In line with this background, Plan International Zimbabwe is implementing a youth empowerment programme in Epworth and Stoneridge. The programme is aimed at building the capacity of young people so that they are economically active, especially after setbacks due to COVID-19 and the negative perceptions that women face.
A considerable number of youths in Harare went through a capacity building training on skills management. This covered various courses which include business leadership, book keeping, business entrepreneurship among other areas.
This publication embarked on a field visit to Epworth, a high-density suburb in Harare with a view to assess the level of women’s economic progressions following the implementation of urban youth economic empowerment project by Plan International.
This news crew caught up with few young women who established some economic projects after receiving capacity building trainings.
Lisa Muzavazi aged 34 who owns an Early Childhood Development School at Domboramwari in Epworth expressed her excitement after attending entrepreneurship, leadership and book keeping trainings. She felt empowered in her line of work from the trainings.
“I attended skills development trainings provided by Plan International and this was useful in the sense that I am now able to apply the acquired techniques in my area of work. Prior to the trainings, I had only few pupils at my ECD but today I have recorded more than 60 children and I have also employed two more teachers as part of my staff.”
According to Muzavazi, the trainings were crucial in terms of providing mechanisms that led to a shift of her mindset in realizing her goal for success as a woman. She added that women are failing to make it largely because of lack of confidence.
“The main issue is centered around the mindset where we thought that women are not able to make it in terms of fulfilling their economic endeavors.

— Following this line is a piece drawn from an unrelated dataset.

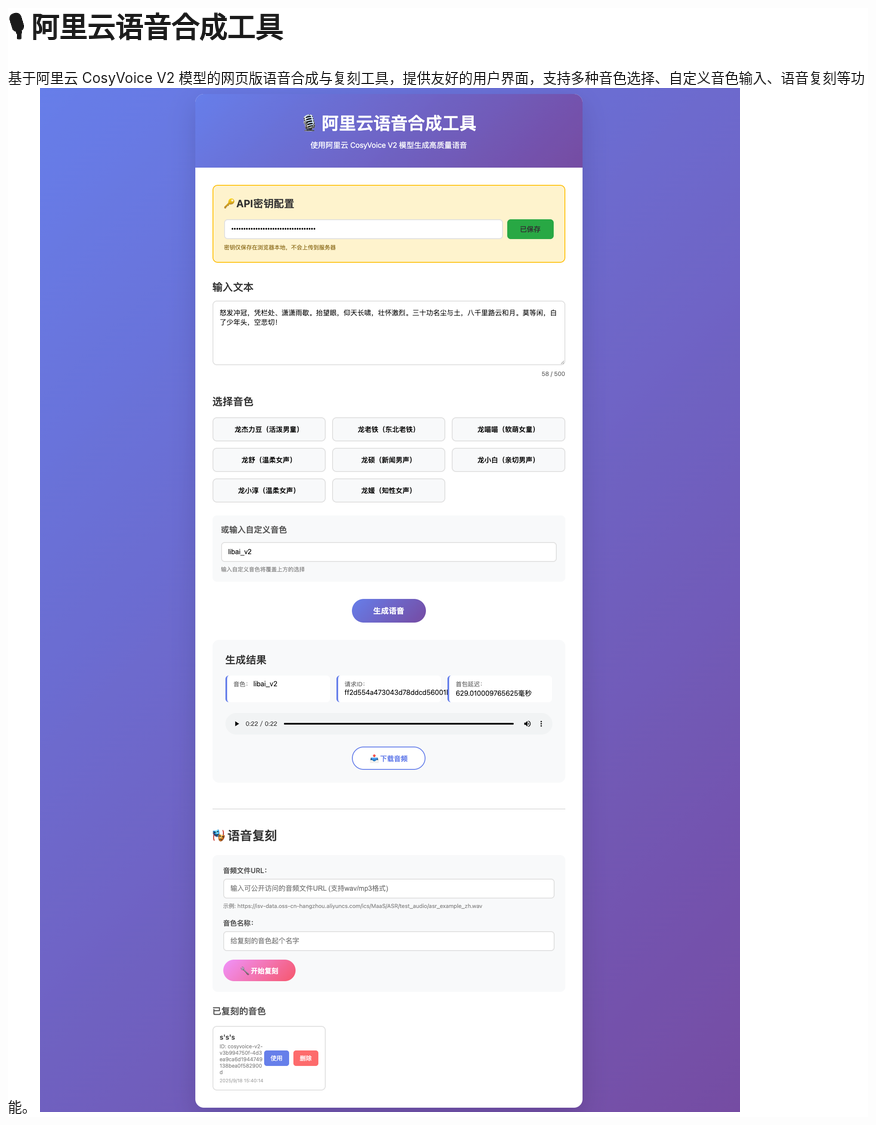 # 🎙️ 阿里云语音合成工具

基于阿里云 CosyVoice V2 模型的网页版语音合成与复刻工具，提供友好的用户界面，支持多种音色选择、自定义音色输入、语音复刻等功能。
![img_1.png](img_1.png)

As for me I just realized that lack of confidence is the main reason that was pulling me down.”
Muzavazi is now a living testimony of a successful young woman who realized her goal for success in the economic empowerment space.
The news crew also caught up with Yvonne Mazonde, a 21-year young woman who partnered with others in a group of three to venture into mushroom farming. She was entrusted to be the treasurer of the project initiative.
In her own perspective, she felt empowered to be a team leader responsible for the handling of project finances and procurement.
“After receiving the trainings on skills development we formulated a group of five where I am the only woman and decided to venture into mushroom production. Today we generate funds that are able to sustain our livelihoods. The most important aspect is that all men whom I am working with entrusted me to be in charge of finances and procurement. For me this actually boosted my confidence that as women we are capable of occupying positions of leadership.”